41. I accept that AB is not a country guidance decision, but it gives useful and helpful guidance on the attitude of the Iranian government towards individuals who undertake internet activity, having carried out a comprehensive assessment of background evidence.
42. The Tribunal found at paragraph 470 that a person returning to Iran after a reasonably short period of time on an ordinary passport having left Iran illegally will almost certainly not attract any particular attention at all. That however is not the case with the Appellant, as his passport has expired, and he would therefore have to obtain a special travel document. The Tribunal in paragraph 471 stated that where a person's leave to remain had lapsed, and who might be travelling on a special passport, there would be enhanced interest. The more active the person had been the more likely the authorities' interest could lead to persecution.
43. The Tribunal in paragraph 472 indicated that the more active a person had been on the internet the greater would be the risk. It was not relevant if a person had used the internet in an opportunistic way as the authorities are not concerned with a person's motivation. In cases in which the authorities had taken an interest, claiming asylum is viewed negatively which may not of itself be sufficient to lead to persecution, but it may enhance the risk.
44. I set out below paragraph 467 of AB;
"The mere fact of being in the United Kingdom for a prolonged period does not lead to persecution.

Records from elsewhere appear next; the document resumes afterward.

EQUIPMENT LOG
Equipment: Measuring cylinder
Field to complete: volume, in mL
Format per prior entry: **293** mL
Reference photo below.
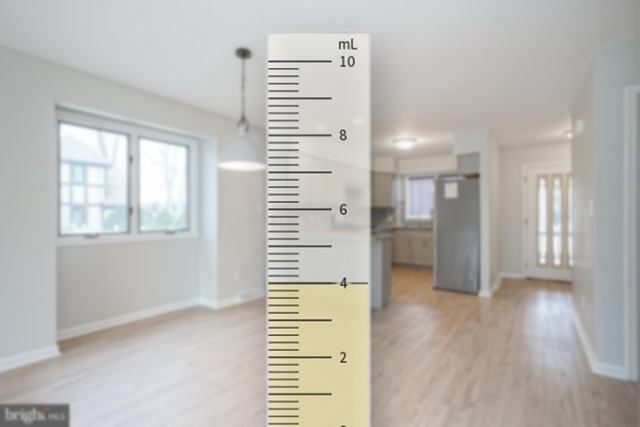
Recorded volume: **4** mL
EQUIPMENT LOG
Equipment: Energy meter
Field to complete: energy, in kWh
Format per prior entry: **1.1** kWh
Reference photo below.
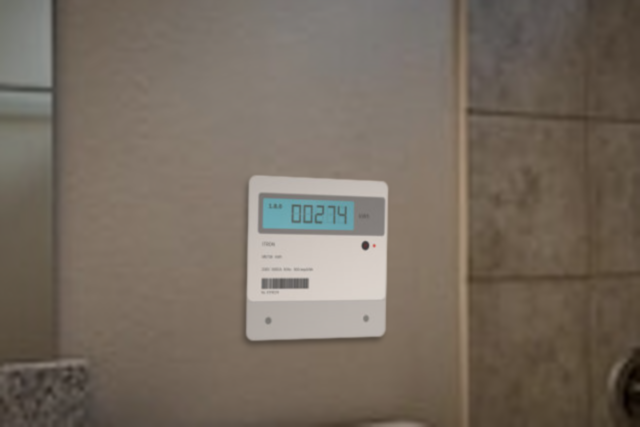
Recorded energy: **274** kWh
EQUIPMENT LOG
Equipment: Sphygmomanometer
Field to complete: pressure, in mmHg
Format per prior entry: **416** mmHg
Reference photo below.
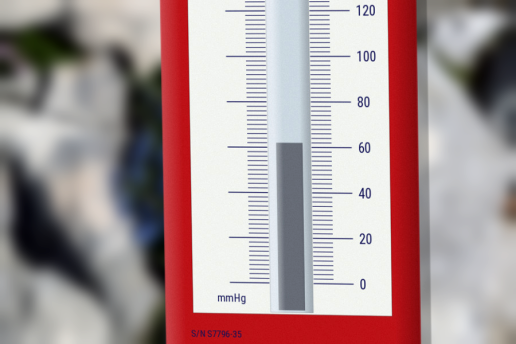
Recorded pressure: **62** mmHg
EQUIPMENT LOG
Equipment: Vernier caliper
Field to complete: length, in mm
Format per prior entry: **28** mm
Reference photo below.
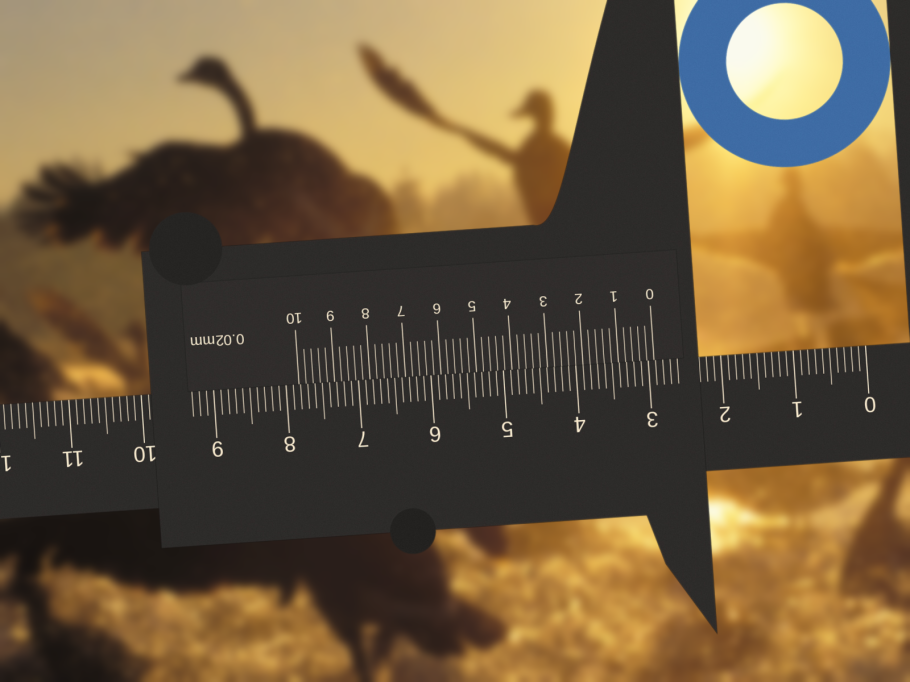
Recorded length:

However it may lead to scrutiny and there is clear evidence that some people are asked about their internet activity and particularly for their Facebook password. The act of returning someone creates a 'pinch point' so that a person is brought into direct contact with the authorities in Iran who have both the time and inclination to interrogate them. We think it likely that they will be asked about their internet activity and likely if they have any internet activity for that to be exposed and if it is less than flattering of the government to lead to at the very least a real risk of persecution."
45. It is established law, that if a person is questioned by the authorities on their return to their home country, that person cannot be expected to lie about their activities.
46. In my view, the evidence proves to the lower standard, that being a reasonable degree of likelihood, that the Appellant may be questioned when returned to Iran. The evidence also indicates that the Appellant may be questioned about his internet activity. When that internet activity is revealed, it would be regarded by the authorities, as indicating opposition to the Iranian regime.
47. The background evidence, and the decision in AB, indicates that in a case such as this, the Appellant would therefore be at real risk of persecution.
48. I therefore conclude that the Appellant is entitled to a grant of asylum because of his internet activity. He is therefore not entitled to a grant of humanitarian protection. The evidence indicates that the Appellant would be at risk of treatment that would breach Article 3 of the 1950 Convention.
Notice of Decision
The decision of the First-tier Tribunal involved the making of an error on a point of law and was set aside. I substitute a fresh decision as follows.
I allow the appeal on asylum grounds.
The Appellant is not entitled to humanitarian protection.
I allow the appeal on human rights grounds in relation to Article 3 of the 1950 Convention.
Anonymity
I make an anonymity order pursuant to rule 14 of the Tribunal Procedure (Upper Tribunal) Rules 2008
Unless and until a Tribunal or court directs otherwise, the Appellant is granted anonymity. No report of these proceedings shall directly or indirectly identify him or any member of his family. This direction applies both to the Appellant and to the Respondent. Failure to comply with this direction could lead to contempt of court proceedings.


Signed Date 21st May 2016

Deputy Upper Tribunal Judge M A Hall




TO THE RESPONDENT
FEE AWARD
It appears that no fee has been paid or is payable and therefore there is no fee award. If a fee has been paid or is payable, I would not make a fee award, as the appeal has been allowed because of evidence considered by the Tribunal that was not before the initial decision maker.